======== Exercise data

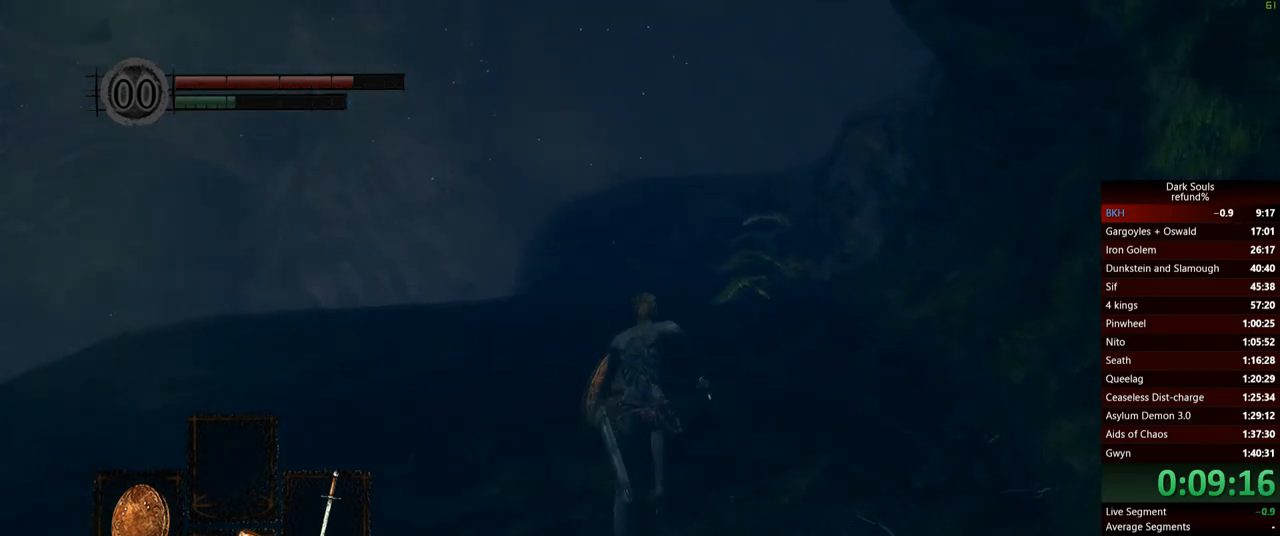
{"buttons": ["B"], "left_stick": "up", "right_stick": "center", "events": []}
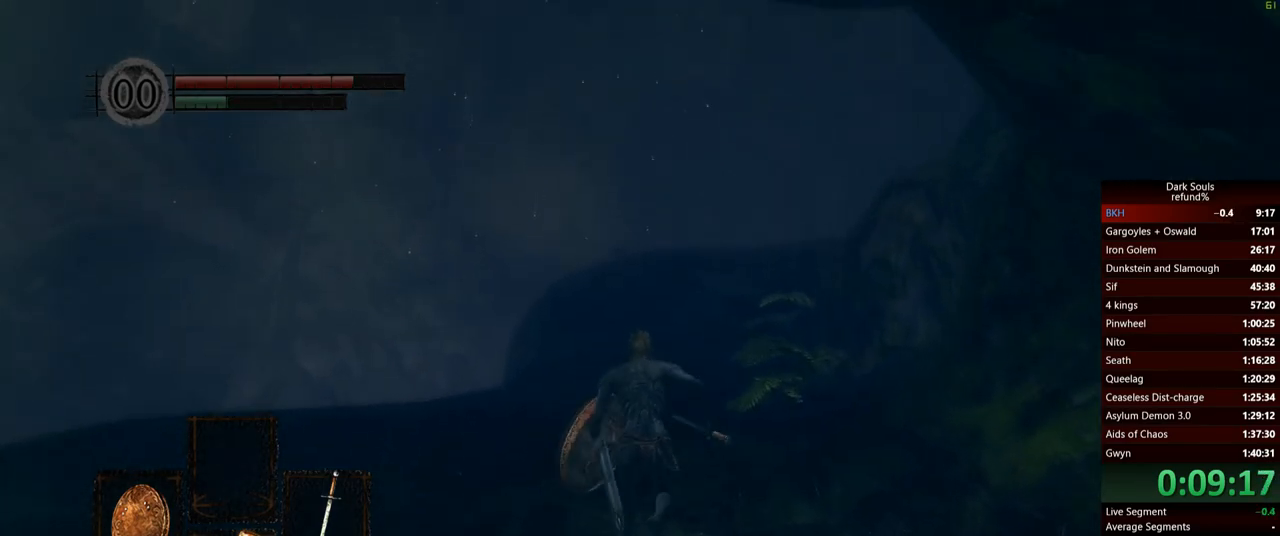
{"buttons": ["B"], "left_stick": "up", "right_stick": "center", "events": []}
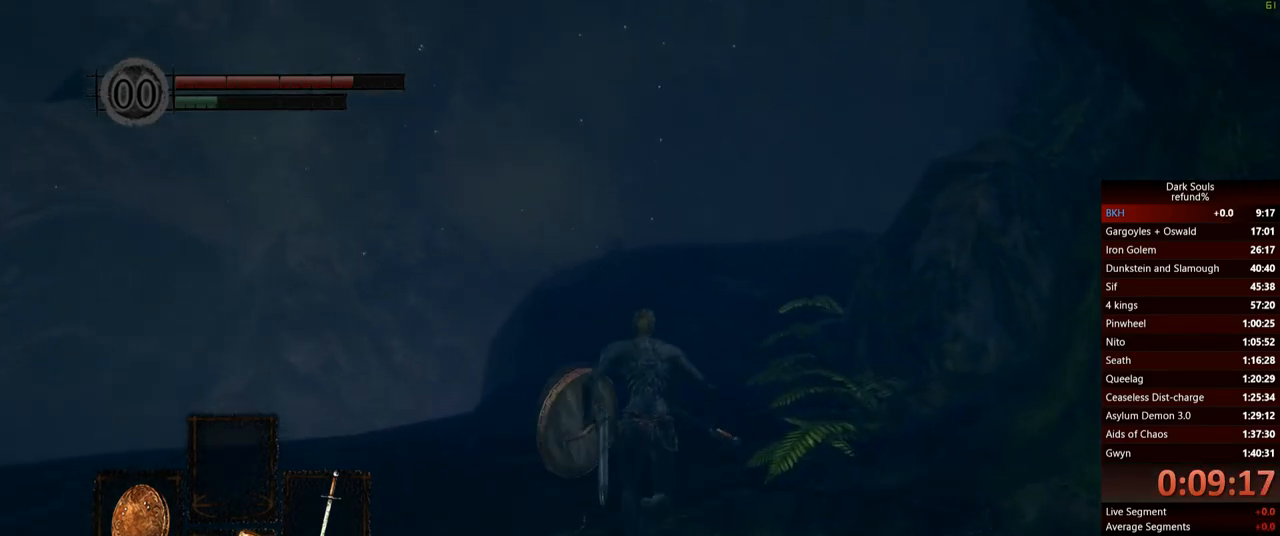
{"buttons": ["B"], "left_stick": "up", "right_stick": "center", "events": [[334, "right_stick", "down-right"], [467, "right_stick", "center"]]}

================

= Task to complete =
From the material above, print everything exactly except the pictures.

= Solution to this exercise =
{"buttons": ["B"], "left_stick": "up", "right_stick": "center", "events": []}
{"buttons": ["B"], "left_stick": "up", "right_stick": "center", "events": []}
{"buttons": ["B"], "left_stick": "up", "right_stick": "center", "events": [[334, "right_stick", "down-right"], [467, "right_stick", "center"]]}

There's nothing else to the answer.